Settembri --
In another thread, you mention that I didn't answer to this post, so here's my answer. Sorry about the delay.
First of all, Mr. Niskanen is a fine economist, I like the Cato Institute, and I frequently link to its policy analyses myself. But on this specific issue, Mr. Niskanen is hardly an unbiased source. As Mr Reagan's chief economic advisor, he has a strong incentive to make Mr.Reagan's (and his own) track record look good. Did these incentives affect your trust in the Policy Analysis in any way?
Second, let me point you to a table of
historical budget data from the non-partisan Congressional Budget Office. As you see, the tax cuts of both Kennedy and Reagan look a lot smaller when you look at the total amount of taxes, rather than just the top bracket of the income tax like Mr. Niskanen does. If you look at the whole thing, it's perfectly understandable how the normal rate of long-term growth offset the revenue loss from the tax cuts. Your earlier assertion was true in the narrow sense that absolute tax revenues grew
after the tax cuts, but that doesn't mean they grew
because of the tax cuts.
Third, consider that Bill Clinton raised taxes early in his term. Your supply-side economics would predict that this would make GDP growth cave in. It didn't. Bill Clinton's growth record is at least as impressive as Ronald Reagan's, especially since Ronald Reagan started from a much deeper recession.

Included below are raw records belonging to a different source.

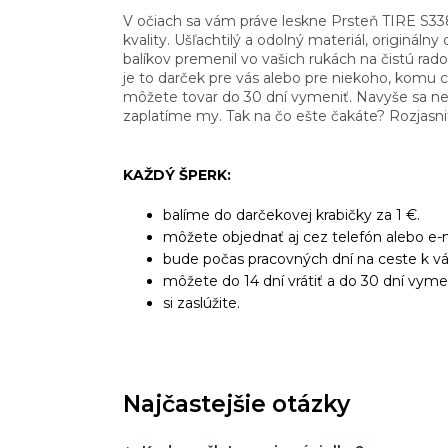
V očiach sa vám práve leskne Prsteň TIRE S338
kvality. Ušľachtilý a odolný materiál, originálny
balíkov premenil vo vašich rukách na čistú rad
je to darček pre vás alebo pre niekoho, komu c
môžete tovar do 30 dní vymeniť. Navyše sa ne
zaplatíme my. Tak na čo ešte čakáte? Rozjasni
KAŽDÝ ŠPERK:
balíme do darčekovej krabičky za 1 €.
môžete objednať aj cez telefón alebo e-m
bude počas pracovných dní na ceste k v
môžete do 14 dní vrátiť a do 30 dní vyme
si zaslúžite.
Najčastejšie otázky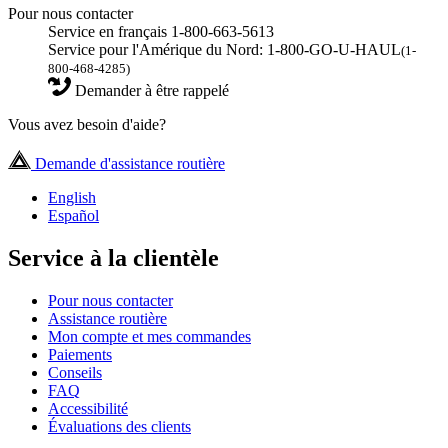
Pour nous contacter
Service en français 1-800-663-5613
Service pour l'Amérique du Nord: 1-800-GO-U-HAUL
(1-
800-468-4285)
Demander à être rappelé
Vous avez besoin d'aide?
Demande d'assistance routière
English
Español
Service à la clientèle
Pour nous contacter
Assistance routière
Mon compte et mes commandes
Paiements
Conseils
FAQ
Accessibilité
Évaluations des clients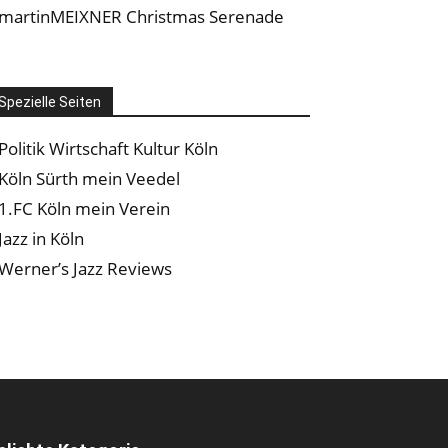
martinMEIXNER Christmas Serenade
Spezielle Seiten
Politik Wirtschaft Kultur Köln
Köln Sürth mein Veedel
1.FC Köln mein Verein
Jazz in Köln
Werner’s Jazz Reviews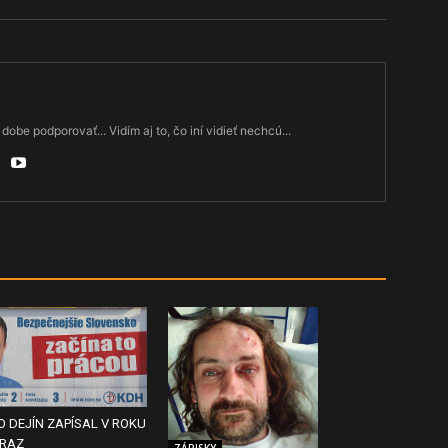
dobe podporovať... Vidím aj to, čo iní vidieť nechcú...
DO DEJÍN ZAPÍSAL V ROKU
ERAZ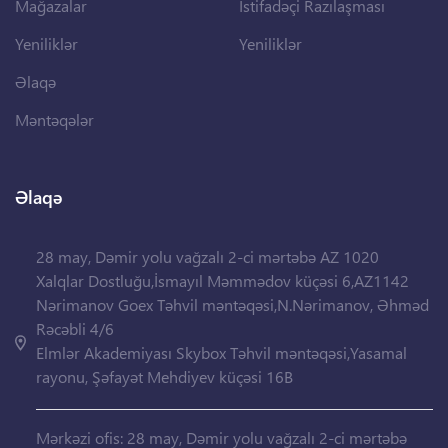
Mağazalar
İstifadəçi Razılaşması
Yeniliklər
Yeniliklər
Əlaqə
Məntəqələr
Əlaqə
28 may, Dəmir yolu vağzalı 2-ci mərtəbə AZ 1020
Xalqlar Dostluğu,İsmayıl Məmmədov küçəsi 6,AZ1142
Nərimanov Goex Təhvil məntəqəsi,N.Nərimanov, Əhməd
Rəcəbli 4/6
Elmlər Akademiyası Skybox Təhvil məntəqəsi,Yasamal
rayonu, Şəfayət Mehdiyev küçəsi 16B
Mərkəzi ofis: 28 may, Dəmir yolu vağzalı 2-ci mərtəbə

Fourth, remember on what supply siders and the Keynesians actually differ. Nobody doubts that you can temporarily boost GDP growth by cutting taxes in a recession. But the the supply siders claim they can do more than that. They claim that cutting taxes boosts long-run growth. This claim can be refuted by subtracting business cycle effects from Ronald Reagan's growth record. Macroeconomists have done it, and you can look at the result in a textbook of your choice (Samuelson/Nordhaus on the left, Mankiw on the right). It turns out that there was no speedup of long-term growth during the Reagan administration.